Гроб был отделан латунью и пах лаком. Он стоял на деревянных подпорках посреди квартиры, и он доминировал в комнате, как алтарь доминирует в небольшой церкви, вино закрывает подпорки, и над всем витает аромат цветов, смерти и лака. Словно запах сосновых шишек, который отдаляет скорбящих от покойного в гораздо большей степени, чем это проделала сама его смерть. Этим запахом пропитался весь дом, он встречал тебя на пороге, а когда пришли скорбящие в своих белых воротничках и чёрных галстуках, стали пожимать друг дружке руки, разговаривать вполголоса, кивая другим, смутно им знакомым, он осел на них, пустив их эмоции в нужное русло, неумолимо влекущий их в комнату, отведённую для смерти.
Я посмотрел издалека, как гроб опускали в могилу, он покачивался на шёлковых верёвках, и затем, следуя примеру остальных, бросил горсть земли на крышку. Безжизненный, глухой звук из распухших пальцев, дождь на холсте, ликование отчаяния. После этого скорбящие вновь разбились на группки, и священник отслужил молебен. Он был невысоким, лысым мужичком, облачение он надевал рядом с могилой. Когда он нервно затянул без музыки своим негромким голоском 121-й псалом, все подхватили, и их голоса бесполезно, словно флаг без ветра, повисли между небом и землёй, я в упор посмотрел на отца и на секунду мы, казалось, поняли друг друга. Папа опустил глаза первым, нечаянно, и я взглянул туда, где за провожающими в последний путь и зелёным склоном торчали сломанными зубами серые и белые надгробия, погрузившись углами в почву.
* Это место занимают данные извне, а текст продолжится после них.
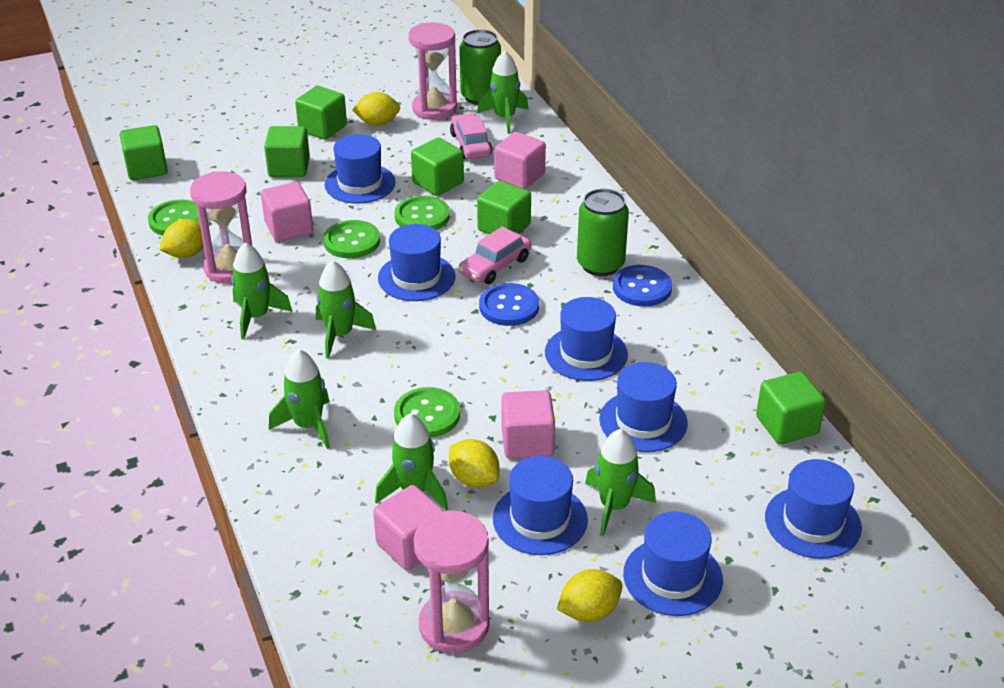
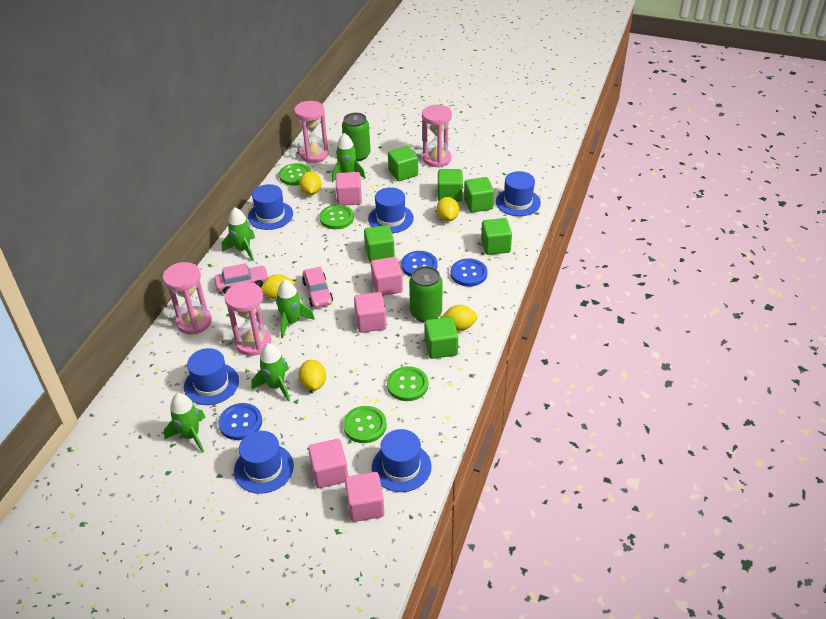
blue button: 2 -> 3
blue hat: 7 -> 6
green rocket: 6 -> 5
pink cube: 4 -> 5
pink hourglass: 3 -> 4
yellow lemon: 4 -> 5

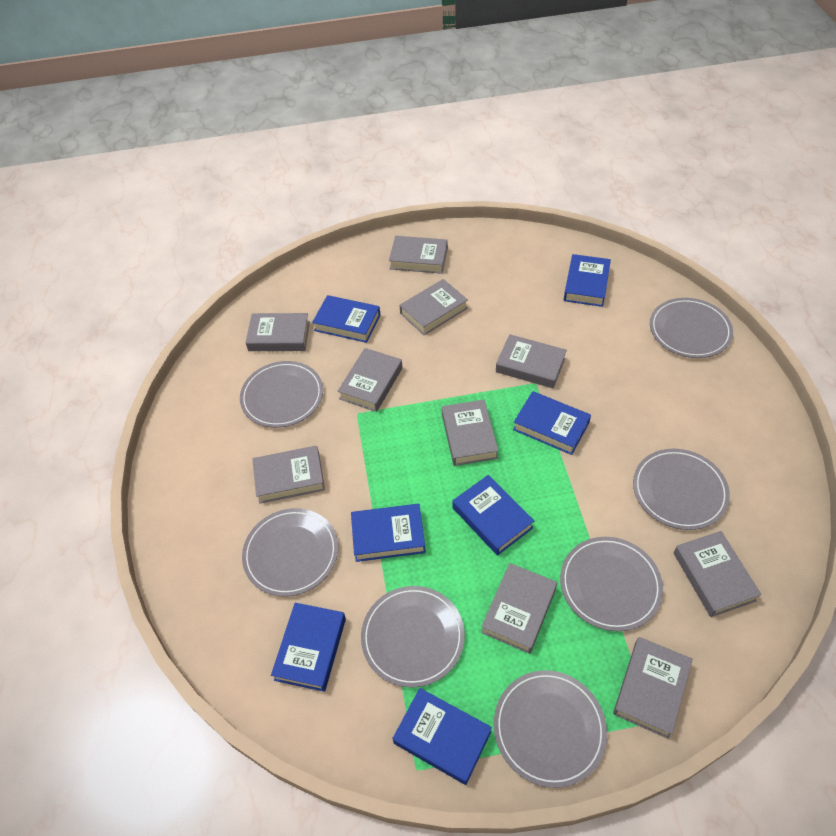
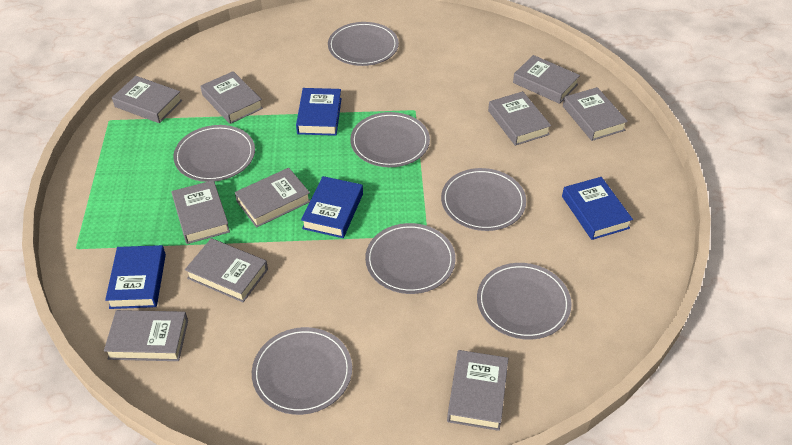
blue book: 7 -> 4

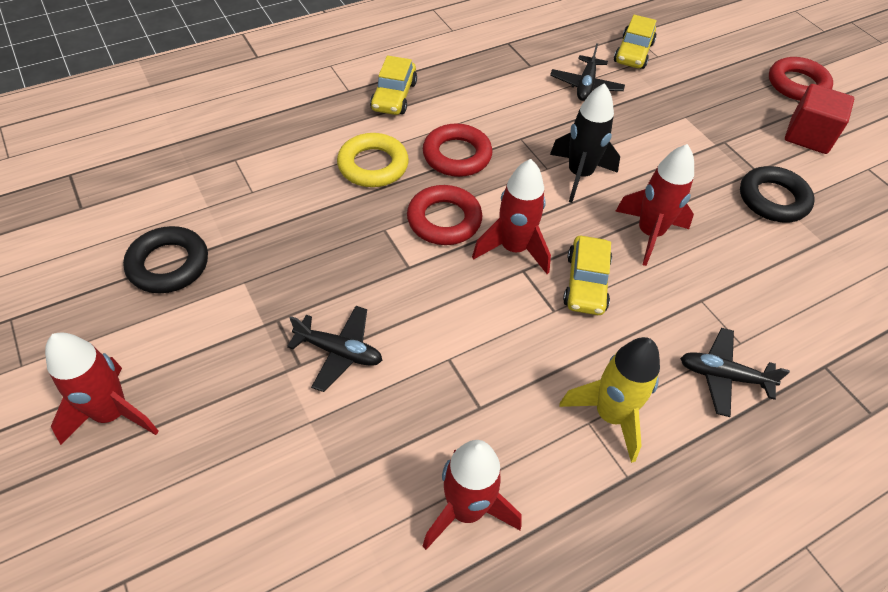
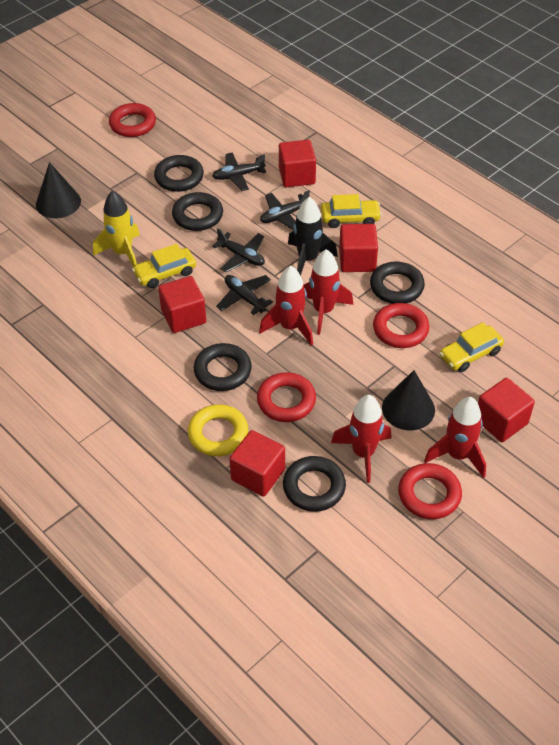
black cone: 0 -> 2
black plane: 3 -> 4
black ring: 2 -> 5
red cube: 1 -> 5
red ring: 3 -> 4

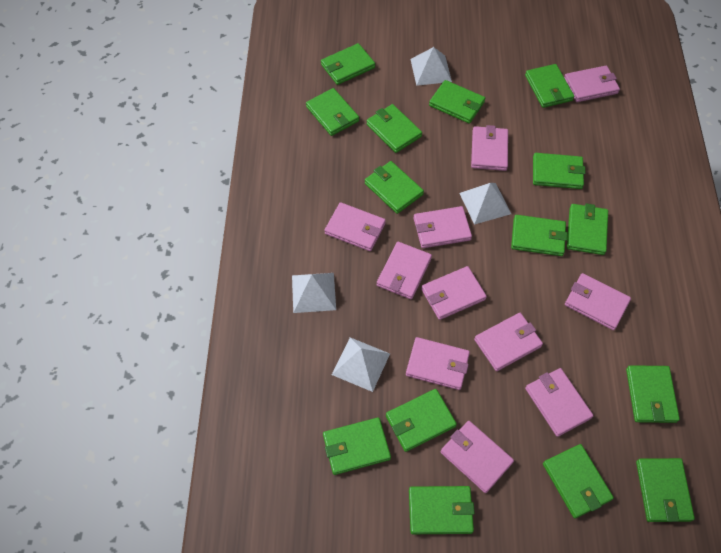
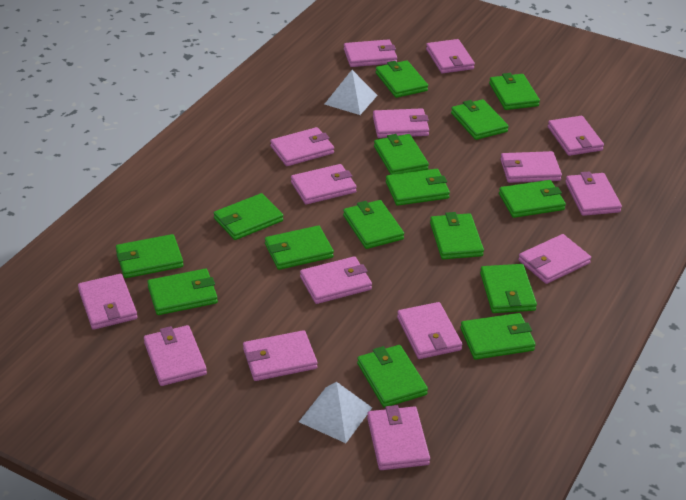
pink wallet: 11 -> 15
white pyramid: 4 -> 2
Из-за спин молящихся и поющих уверенно шагнули вперёд двое могильщиков и закидали могилу землей. Длинный холм свежевспаханной земли покрылся венками.
— Это наш, — тихо сказал мне отец, едва приоткрыв угол рта. — Вон тот, с тюльпанами.
Чувствуя, что его затирает более суровый джентльмен на другом краю группы родных, откашлялся в свойственной ему манере и проговорил:
— Ндаааааа. По-моему, он.
И вдруг засмотрелся на него с почти страдающим выражением лица, хамский венок, с самого начала он так им гордился… Пока он не увидел его среди других, более маленький и менее впечатляющий, чем запомнился ему. Священник пожал руки родственникам: Тине, её страшно измучила базедова болезнь, глаза её уже несколько недель неотрывно смотрели в разные стороны, Агнусу, разглядывающему мигающими глазами день, впервые им увиденный после семи лет ночных смен, Гектору, я его никогда таким серьёзным не видел. Тина должна была быть последней, поскольку ей, разумеется, как женщине, не обязательно было стоять у края могилы. Священник, бормоча слова утешения, более напоминающие извинения, подхватил свой кожаный чемоданчик и пошёл по тропинке, не оглядываясь.